▶ [Task requirements] From the forum thread about the new gator pit, transcribe word for word the passage that opens with the words containing "## Guest (Oct" and closes with "GOT PIT ENVY!".

# ZILLA'S NEW GATOR PIT (PICS)



## zilla (Oct 10, 2005)

Here are a few pics of my new pit. Enjoy

ZILLA  

http://www.kodakgallery.com/BrowsePhoto ... rt_order=0


----------



## Guest (Oct 10, 2005)

That's a very nice pit, Zilla.  I love the idea of an upright.  Is yours set up with a baffle to cook/warm?  Is your pit tuned?  Man, I'd love to have one of those but on 2 wheels ~ 15 inchers!


----------



## Bill The Grill Guy (Oct 10, 2005)

Man Zilla, what a great looking pit.  I GOT PIT ENVY!


----------



## Pigs On The Wing BBQ (Oct 10, 2005)

FIRE that thing up!  :grin:  Great looking unit.


----------



## zilla (Oct 10, 2005)

The Joker said:
			
		

> That's a very nice pit, Zilla.  I love the idea of an upright.  Is yours set up with a baffle to cook/warm?  Is your pit tuned?  Man, I'd love to have one of those but on 2 wheels ~ 15 inchers!



Hey Joker, The pit has 6 tuning plates and those are adjusted to regulate the temps in both the Horz. and upright. It doesn't have and adjustment on the baffle between the two compartments though.

▶ [Stored data]
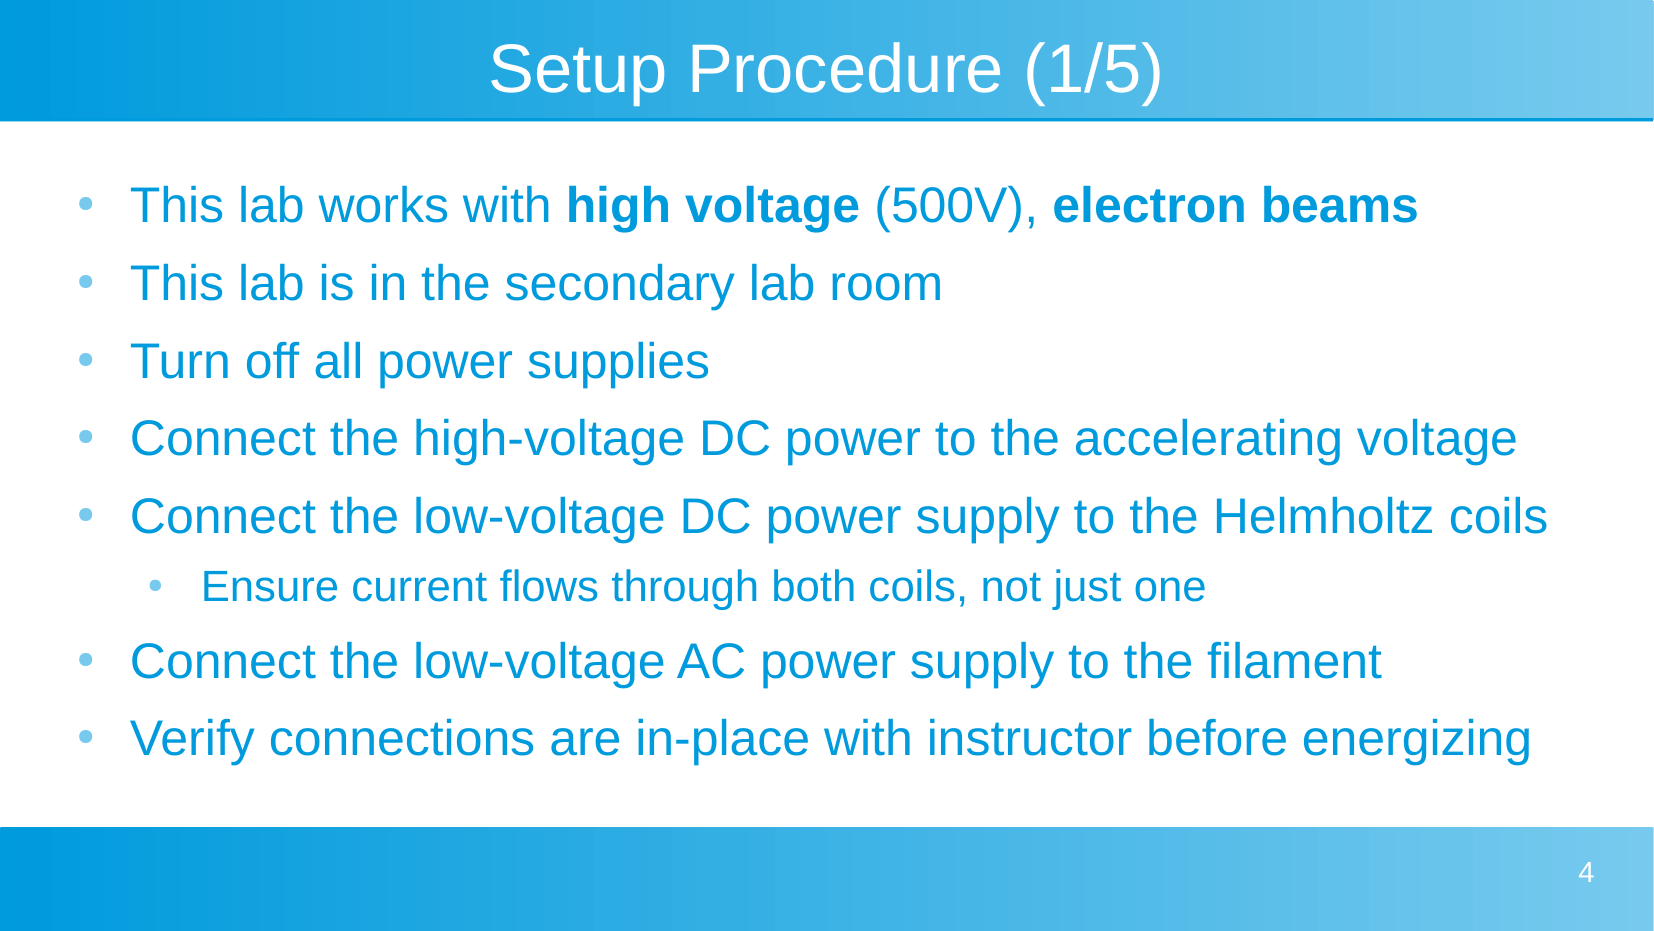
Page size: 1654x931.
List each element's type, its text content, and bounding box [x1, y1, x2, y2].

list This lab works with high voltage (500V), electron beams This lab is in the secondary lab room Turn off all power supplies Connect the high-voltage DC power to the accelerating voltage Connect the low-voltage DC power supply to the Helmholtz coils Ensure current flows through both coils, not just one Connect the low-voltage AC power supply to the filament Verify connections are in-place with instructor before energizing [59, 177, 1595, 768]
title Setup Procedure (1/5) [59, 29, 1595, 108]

▶ [Solved problem]
## Guest (Oct 10, 2005)

That's a very nice pit, Zilla.  I love the idea of an upright.  Is yours set up with a baffle to cook/warm?  Is your pit tuned?  Man, I'd love to have one of those but on 2 wheels ~ 15 inchers!


----------



## Bill The Grill Guy (Oct 10, 2005)

Man Zilla, what a great looking pit.  I GOT PIT ENVY!